Dans un contexte politique tendu, l’avenir de l’Aide médicale d’État (AME) en France se trouve désormais dans la ligne de mire du gouvernement de Michel Barnier. Lors de son intervention sur France 2, le nouveau Premier ministre a déclaré qu’il n’y avait « ni tabou, ni totem » concernant la possible suppression de l’AME, un dispositif qui permet aux étrangers en situation irrégulière de bénéficier de soins médicaux gratuits. Il a ajouté : « Il y a simplement le souci de traiter cette question avec fermeté et avec humanité. »
Bruno Retailleau, ministre de l’Intérieur, a également pris la parole, évoquant une refonte de l’AME en tant qu’« aide médicale d’urgence ». Il a expliqué que cette démarche s’inscrit dans un objectif plus large : « On a un souci, c’est que nous sommes l’un des pays européens qui donne le plus d’avantages. Je ne veux pas que la France se singularise, que la France soit le pays le plus attractif d’Europe pour un certain nombre de prestations sociales et d’accès au soin. »
Les réactions des professionnels de santé
Ces déclarations ont suscité un tollé parmi les professionnels de santé. Pour eux, les propos de Barnier et Retailleau vont à l’encontre des principes éthiques de la médecine et représentent un danger pour la santé publique. Sur le réseau social X, de nombreux soignants ont exprimé leurs inquiétudes face à cette perspective de suppression.
Le médecin et enseignant-chercheur Philippe Froguel a dénoncé ce qu’il appelle un « naufrage moral » et une « bombe sanitaire à retardement » qui résulterait de l’éventuelle suppression de l’AME. Par ailleurs, l’oncologue Anthony Gonçalvès a ajouté que cette décision pourrait servir à flatter l’électorat du Rassemblement National.
François Braun, ancien ministre de la Santé, a également fait entendre sa voix. Interrogé par BFMTV, il a qualifié une telle mesure de « complètement stupide pour la santé publique, mais aussi pour les finances de l’Assurance maladie ». Braun a souligné que l’accès aux soins pour tous est un « droit inaliénable », rappelant que « refuser de soigner des gens qui ont des pathologies chroniques, c’est in fine arriver à des maladies qui se compliquent, ce qui coûtera beaucoup plus cher ».
Les risques pour la santé publique
Les inquiétudes des professionnels de santé ne sont pas seulement éthiques, elles sont également liées à la santé publique. Jérôme Marty, médecin généraliste et président du syndicat UFLM, a alerté sur le fait que la suppression de l’AME entraînerait une « rupture du soin ». Il a expliqué que « en urgence, ce seront des patients de tous âges et avec des pathologies bien plus graves qui devront être pris en charge, mobilisant les équipes pour un coût humain et économique bien plus grand. »

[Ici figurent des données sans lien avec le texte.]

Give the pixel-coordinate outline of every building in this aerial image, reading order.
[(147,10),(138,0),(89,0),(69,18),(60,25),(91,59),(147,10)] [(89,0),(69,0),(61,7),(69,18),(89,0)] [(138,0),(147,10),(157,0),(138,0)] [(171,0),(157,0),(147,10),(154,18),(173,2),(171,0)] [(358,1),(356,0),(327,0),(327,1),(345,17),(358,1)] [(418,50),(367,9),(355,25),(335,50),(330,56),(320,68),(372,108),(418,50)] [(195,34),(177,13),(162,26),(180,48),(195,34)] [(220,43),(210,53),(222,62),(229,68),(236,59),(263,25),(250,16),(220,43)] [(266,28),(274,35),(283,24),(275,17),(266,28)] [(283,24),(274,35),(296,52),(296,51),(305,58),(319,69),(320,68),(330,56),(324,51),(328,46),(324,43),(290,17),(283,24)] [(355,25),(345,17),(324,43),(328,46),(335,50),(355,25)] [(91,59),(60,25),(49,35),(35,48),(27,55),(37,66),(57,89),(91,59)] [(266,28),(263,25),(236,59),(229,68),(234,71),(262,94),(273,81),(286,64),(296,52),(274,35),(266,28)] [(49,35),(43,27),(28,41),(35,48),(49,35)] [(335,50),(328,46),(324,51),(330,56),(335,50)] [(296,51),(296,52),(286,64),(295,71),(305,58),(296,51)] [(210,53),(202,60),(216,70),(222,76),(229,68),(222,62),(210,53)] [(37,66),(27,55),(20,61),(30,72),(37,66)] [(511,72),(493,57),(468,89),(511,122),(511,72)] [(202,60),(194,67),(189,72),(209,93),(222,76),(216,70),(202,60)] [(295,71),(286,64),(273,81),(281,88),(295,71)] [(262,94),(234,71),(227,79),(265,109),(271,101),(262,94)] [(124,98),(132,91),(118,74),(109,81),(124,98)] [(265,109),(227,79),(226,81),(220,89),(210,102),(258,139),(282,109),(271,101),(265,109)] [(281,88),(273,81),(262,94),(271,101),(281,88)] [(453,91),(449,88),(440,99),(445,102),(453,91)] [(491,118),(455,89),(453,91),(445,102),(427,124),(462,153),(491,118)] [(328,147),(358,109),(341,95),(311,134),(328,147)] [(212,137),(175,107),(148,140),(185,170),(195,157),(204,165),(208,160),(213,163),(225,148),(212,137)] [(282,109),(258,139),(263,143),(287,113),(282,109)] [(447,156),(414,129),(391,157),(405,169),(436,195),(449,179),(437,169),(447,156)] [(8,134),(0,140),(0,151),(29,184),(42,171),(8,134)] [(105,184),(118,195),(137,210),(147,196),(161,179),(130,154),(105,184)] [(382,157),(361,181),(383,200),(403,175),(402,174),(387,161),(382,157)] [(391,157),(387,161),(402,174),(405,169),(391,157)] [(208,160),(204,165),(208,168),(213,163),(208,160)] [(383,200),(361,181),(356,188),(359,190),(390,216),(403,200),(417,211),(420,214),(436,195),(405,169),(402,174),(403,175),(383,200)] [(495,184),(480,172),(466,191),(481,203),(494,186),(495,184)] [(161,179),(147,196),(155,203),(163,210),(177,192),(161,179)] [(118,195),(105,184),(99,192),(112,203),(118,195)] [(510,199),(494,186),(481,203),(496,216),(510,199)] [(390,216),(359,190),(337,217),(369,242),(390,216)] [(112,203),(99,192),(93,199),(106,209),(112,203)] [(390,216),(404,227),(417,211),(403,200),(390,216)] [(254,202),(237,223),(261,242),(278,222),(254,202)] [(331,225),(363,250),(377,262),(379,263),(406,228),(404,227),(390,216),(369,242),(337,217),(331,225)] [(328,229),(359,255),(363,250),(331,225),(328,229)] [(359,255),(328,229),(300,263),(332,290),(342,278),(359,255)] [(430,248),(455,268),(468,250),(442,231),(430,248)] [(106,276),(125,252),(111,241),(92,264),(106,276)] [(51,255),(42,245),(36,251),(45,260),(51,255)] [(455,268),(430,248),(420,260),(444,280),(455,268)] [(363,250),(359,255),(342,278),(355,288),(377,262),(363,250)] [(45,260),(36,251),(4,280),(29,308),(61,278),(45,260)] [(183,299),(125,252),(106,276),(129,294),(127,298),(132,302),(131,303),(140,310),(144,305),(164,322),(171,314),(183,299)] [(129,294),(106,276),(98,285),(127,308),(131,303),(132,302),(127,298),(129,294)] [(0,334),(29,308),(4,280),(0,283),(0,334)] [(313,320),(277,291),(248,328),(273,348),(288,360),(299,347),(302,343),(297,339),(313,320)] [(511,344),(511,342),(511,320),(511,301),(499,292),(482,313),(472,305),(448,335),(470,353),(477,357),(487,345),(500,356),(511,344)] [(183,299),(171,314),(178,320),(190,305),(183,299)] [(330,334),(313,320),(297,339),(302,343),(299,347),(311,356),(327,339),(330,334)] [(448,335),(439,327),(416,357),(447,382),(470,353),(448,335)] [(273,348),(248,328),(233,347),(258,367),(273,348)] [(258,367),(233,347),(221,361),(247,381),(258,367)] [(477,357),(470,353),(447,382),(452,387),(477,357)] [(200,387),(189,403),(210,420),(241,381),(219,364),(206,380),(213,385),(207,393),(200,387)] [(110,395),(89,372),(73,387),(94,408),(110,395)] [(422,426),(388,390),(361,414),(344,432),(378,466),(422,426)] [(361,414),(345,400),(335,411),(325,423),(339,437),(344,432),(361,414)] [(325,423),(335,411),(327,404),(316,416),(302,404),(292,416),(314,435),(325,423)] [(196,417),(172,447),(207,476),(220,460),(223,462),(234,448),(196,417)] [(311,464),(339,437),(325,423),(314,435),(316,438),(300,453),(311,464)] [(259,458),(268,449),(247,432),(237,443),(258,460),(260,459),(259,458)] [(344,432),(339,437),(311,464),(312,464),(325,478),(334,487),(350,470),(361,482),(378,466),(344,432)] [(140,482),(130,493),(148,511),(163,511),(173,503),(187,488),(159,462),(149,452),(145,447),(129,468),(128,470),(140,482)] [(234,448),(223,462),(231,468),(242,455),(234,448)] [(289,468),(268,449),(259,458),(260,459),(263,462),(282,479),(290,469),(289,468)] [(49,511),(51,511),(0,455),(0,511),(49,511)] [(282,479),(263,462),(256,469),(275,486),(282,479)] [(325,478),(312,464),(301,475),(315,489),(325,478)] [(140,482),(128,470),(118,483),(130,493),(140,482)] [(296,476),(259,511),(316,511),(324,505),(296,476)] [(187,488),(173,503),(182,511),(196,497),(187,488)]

La Commission nationale consultative des droits de l’homme (CNCDH) a, quant à elle, publié une étude en 2023 affirmant que le maintien de l’AME est un « impératif de santé publique ». En juin dernier, une tribune signée par plus de 5 000 soignants, incluant infirmières, médecins et autres professionnels, a été partagée pour dénoncer les politiques jugées « d’extrême droite » qui mettent en danger la santé publique. Ces professionnels ont averti que la suppression de l’AME entraînerait « des prises en soin tardives, hospitalisations complexes, désorganisation du système de soins, et des surcoûts financiers importants. »
Alors que des changements concernant l’Aide Médicale d’État sont envisagés par le gouvernement, la question de l’accès aux soins pour les plus vulnérables est plus que jamais d’actualité. Les implications éthiques, sanitaires et économiques de ces propositions nécessitent un débat approfondi. Les voix des professionnels de santé, ainsi que celles des organisations de défense des droits, sont essentielles pour éclairer cette problématique qui pourrait redéfinir l’accès aux soins en France.